Panitia Kerja Pengawasan Penegakan Hukum Bidang Mafia Tanah Komisi III DPR RI menegaskan pentingnya penyelesaian sengketa lahan antara Pemerintah Provinsi Sumatera Selatan, Kejaksaan Tinggi Sumatera Selatan, Ivonne, dan Novriyandi melalui musyawarah sebelum memasuki proses litigasi. Rapat Dengar Pendapat Umum Komisi III yang diselenggarakan di DPR RI membahas status sengketa lahan yang direncanakan sebagai lokasi pembangunan Rumah Sakit Adhiyaksa. Ketua Komisi III, Habiburokhman, menyatakan bahwa dialog dan musyawarah harus menjadi prioritas sebelum melibatkan aparat hukum atau proses pengadilan. Jika jalur litigasi dipilih, Pemerintah Provinsi Sumatera Selatan diharapkan dapat menyediakan bukti yang kuat. Komisi III siap mengawal seluruh proses penyelesaian, mulai dari musyawarah hingga persidangan, untuk memastikan keadilan. Mereka juga akan bekerja sama dengan Komisi Yudisial untuk memastikan proses hukum berlangsung objektif dan adil.
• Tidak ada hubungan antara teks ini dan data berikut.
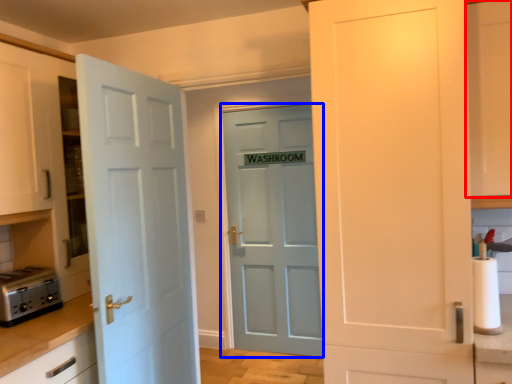
Question: Which object is further to the camera taking this photo, cabinetry (highlighted by a red box) or door (highlighted by a blue box)?

Choices:
 (A) cabinetry
 (B) door

Answer: (B)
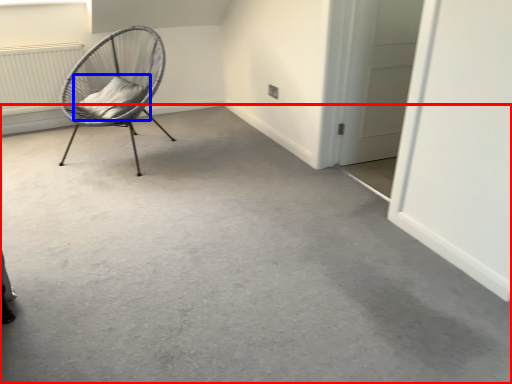
Question: Which point is closer to the camera, concrete (highlighted by a red box) or pillow (highlighted by a blue box)?

Choices:
 (A) concrete
 (B) pillow

Answer: (A)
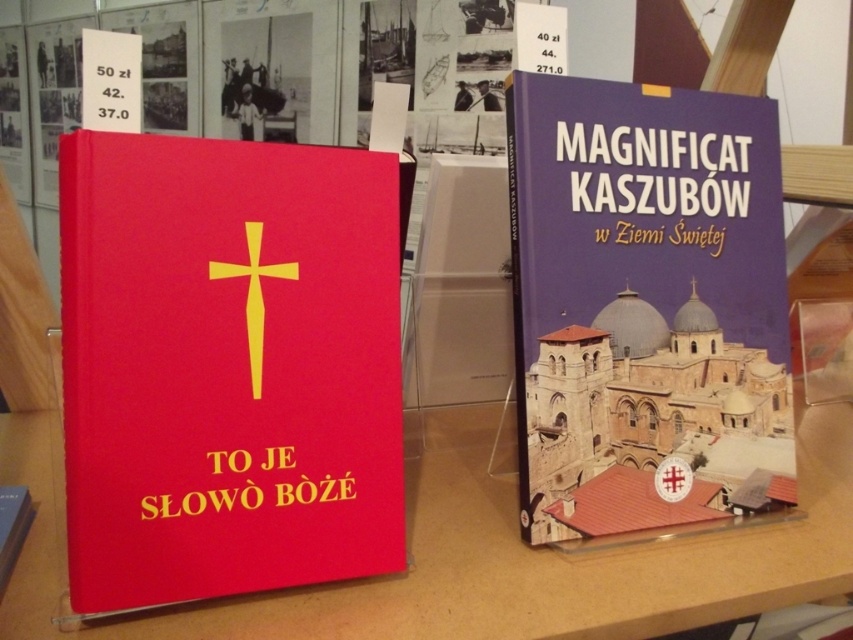
You are a librarian organizing books on a shelf. You need to place a new book exactly at the coordinates given in the scene. Where should you place the new book if you want it to be at the same position as the matte red book at center?

You should place the new book at the coordinates point (227, 365), which is the same location as the matte red book at center.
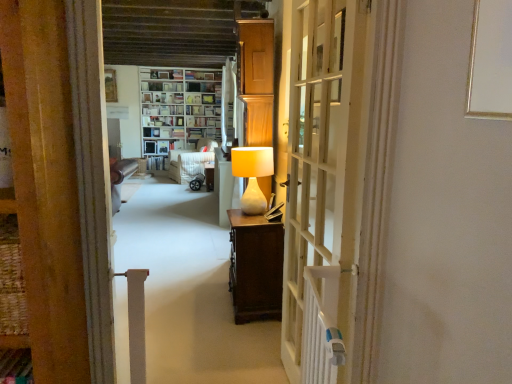
Question: Considering their positions, is wooden picture frame at upper center located in front of or behind matte white lamp at center?

Choices:
 (A) behind
 (B) front

Answer: (A)

Question: Is wooden picture frame at upper center wider or thinner than matte white lamp at center?

Choices:
 (A) wide
 (B) thin

Answer: (B)

Question: Estimate the real-world distances between objects in this image. Which object is closer to the white wooden bookshelf at center?

Choices:
 (A) white fabric armchair at center
 (B) wooden picture frame at upper center
 (C) white sheer curtain at upper center
 (D) matte white lamp at center
 (E) white wooden door at center

Answer: (A)

Question: Which is farther from the white sheer curtain at upper center?

Choices:
 (A) wooden picture frame at upper center
 (B) white wooden door at center
 (C) white fabric armchair at center
 (D) white wooden bookshelf at center
 (E) matte white lamp at center

Answer: (B)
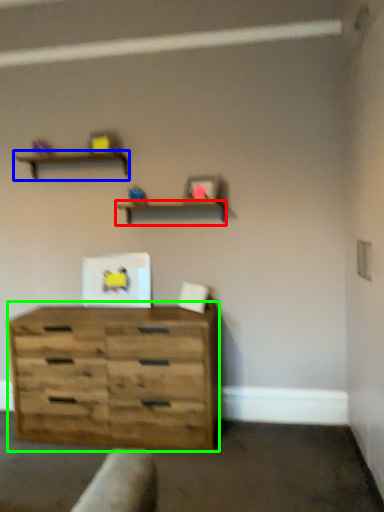
Question: Which object is the farthest from shelf (highlighted by a red box)? Choose among these: shelf (highlighted by a blue box) or chest of drawers (highlighted by a green box).

Choices:
 (A) shelf
 (B) chest of drawers

Answer: (B)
Permintaan Komisi III kepada Jaksa Agung Muda Bidang Pembinaan dan Kejaksaan Tinggi Sumatera Selatan untuk menunda pembangunan Rumah Sakit Adhiyaksa hingga proses musyawarah selesai atau hingga diperoleh putusan pengadilan yang tetap merupakan langkah yang diharapkan dapat mencegah konflik dan kerugian negara. Sengketa lahan tersebut menjadi perhatian serius karena berkaitan dengan pembangunan fasilitas kesehatan yang penting bagi masyarakat, dan Komisi III akan terus mengawasi proses penyelesaiannya. Habiburokhman menekankan pentingnya transparansi dan objektivitas dalam setiap tahapan penyelesaian sengketa, serta siap untuk memanggil ulang para pihak jika diperlukan.